Jika Indonesia andalkan pasokan energinya dengan cara business as usual (penggunaan EBT 19% dari pasokan energi total pada tahun 2027), maka emisi CO2-equivalent total pada tahun 2027 (atas dasar perhitungan) akan mencapai 234 juta ton CO2-equivalent. Sebagai gambaran, pada tahun 2017 penggunaan EBT hanya 8% dari total pasokan energi di Indonsia. Atas dasar perhitungan, jika gunakan EBT 31% dari pasokan energi total untuk Indonesia (sekitar 350 TWh) pada tahun 2027, emisi berkurang 16% dari 234 juta ton CO2-equivalent.

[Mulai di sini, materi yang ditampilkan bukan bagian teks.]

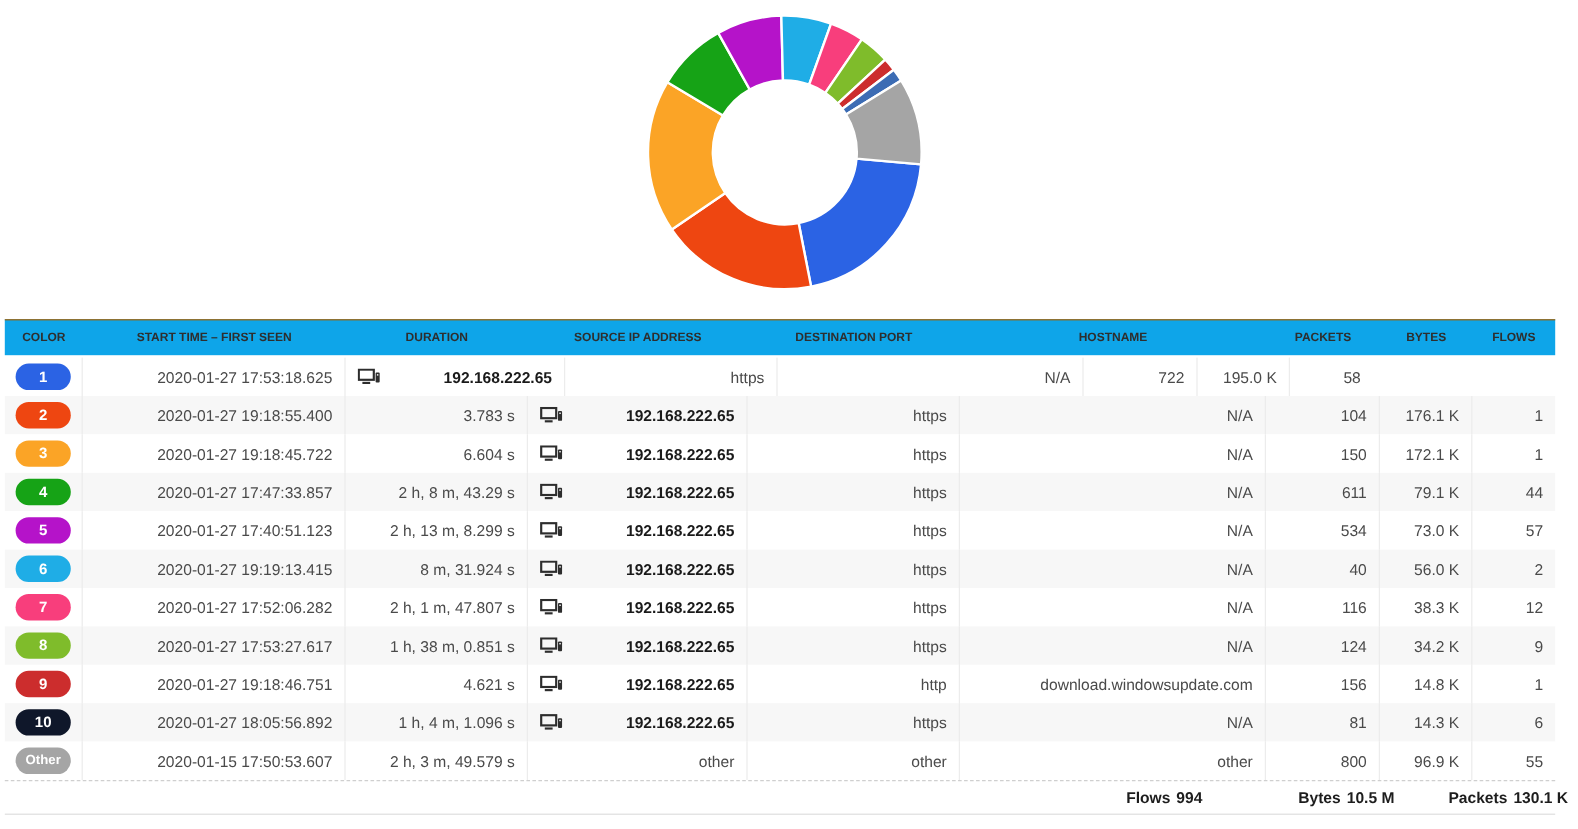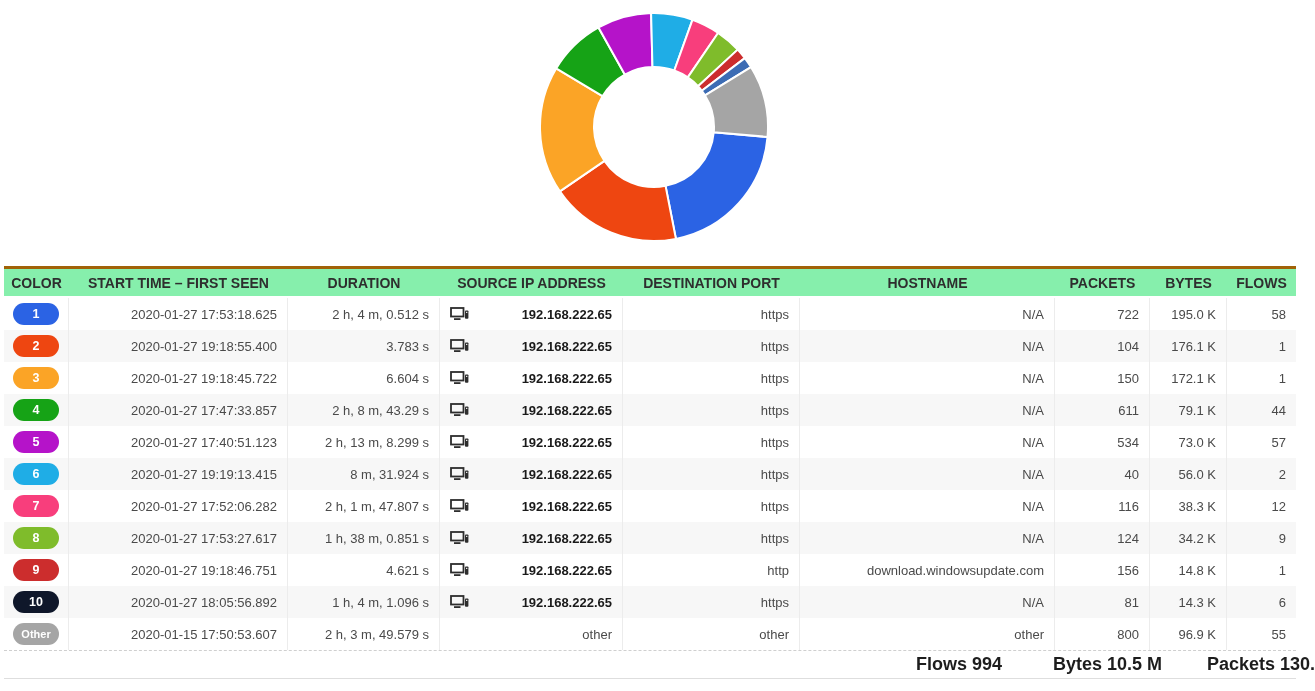"COLOR" .thead { background: #86efac -> #0ea5e9; border-top: 3px solid #a16207 -> 1px solid #a16207; font-size: 14px -> 10px }
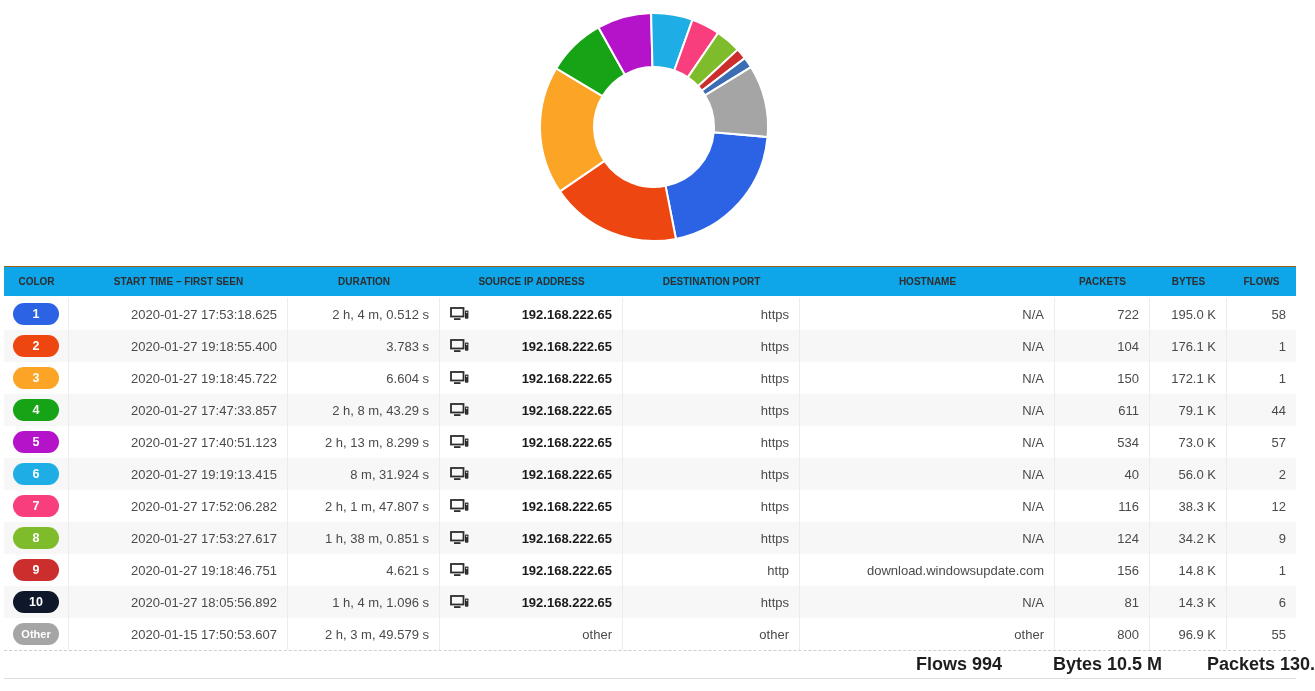"2 h, 4 m, 0.512" div.td { html: <div>2 h, 4 m, 0.512 s</div> -> none }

Jika gunakan EBT 43% dari pasokan energi total, emisi berkurang 36%.
Permasalahannya adalah pertanyaan terkait kemampuan pasokan energi EBT, apakah mampu menyediakan pasokan sebesar 31% atau bahkan 43% dari kebutuhan total pasokan energi untuk Indonesia pada tahun 2027.
Pengurangan emisi memerlukan EBT yang berkemampuan besar, sebagaimana pemasok energi dari bahan bakar fosil seperti batubara. Pemasok energi, yang telah terbukti mampu menyaingi kemampuan pasok energi dari bahan bakar fosil, adalah nuklir.
Biaya pembangkitan listrik dari pembangkit daya nuklir lebih mahal dibanding biaya pembangkitan listrik dari PLTU batubara?
Saat ini di Indonesia, digambarkan bahwa listrik dari pembangkit daya nuklir mahal. Sementara listrik dari pembangkit daya berbahan bakar batubara murah.
Gambaran tersebut perlu ditelaah lebih cermat, apakah perhitungan harga listrik saat ini memperhitungkan biaya eksternalitas dan bahkan biaya carbon. Biaya eksternalitas meliputi biaya kerusakan akibat polusi PM10, SOx dan NOx, sedangkan biaya carbon (a.l. berupa CO2) merupakan biaya untuk mereduksi emisi carbon, misalkan dengan cara carbon capture/sequestration atau berupa pajak carbon yang diambil pemerintah untuk pembiayaan upaya reduksi emisi carbon.
Peneliti BATAN telah mengkaji biaya kerusakan akibat polusi tersebut atas dasar referensi tahun 2003. Hasilnya, biaya kerusakan akibat polusi PM10, SOx dan NOx yang diemisikan oleh PLTU Suralaya, Banten = 23.40 mills $/kWh.
Peneliti BATAN juga telah melakukan perhitungan dengan asumsi bahwa biaya CO2 capture/sequestration sebesar 30 $/MT CO2 (faktor konversi biaya per MT carbon ke biaya per MT CO2 = 3.7), diperoleh hasil perhitungan biaya carbon di Indonesia = 25.47 mills $/kWh.
Atas dasar perhitungan tersebut berarti biaya pembangkitan listrik PLTU batubara, dalam hal ini diwakili PLTU batubara Suralaya Banten, harus ditambah biaya kerusakan akibat PM10, SOx & NOx yang diemisikan oleh PLTU batubara PLTU Suralaya dan biaya carbon sebesar 48.9 mills $/kWh.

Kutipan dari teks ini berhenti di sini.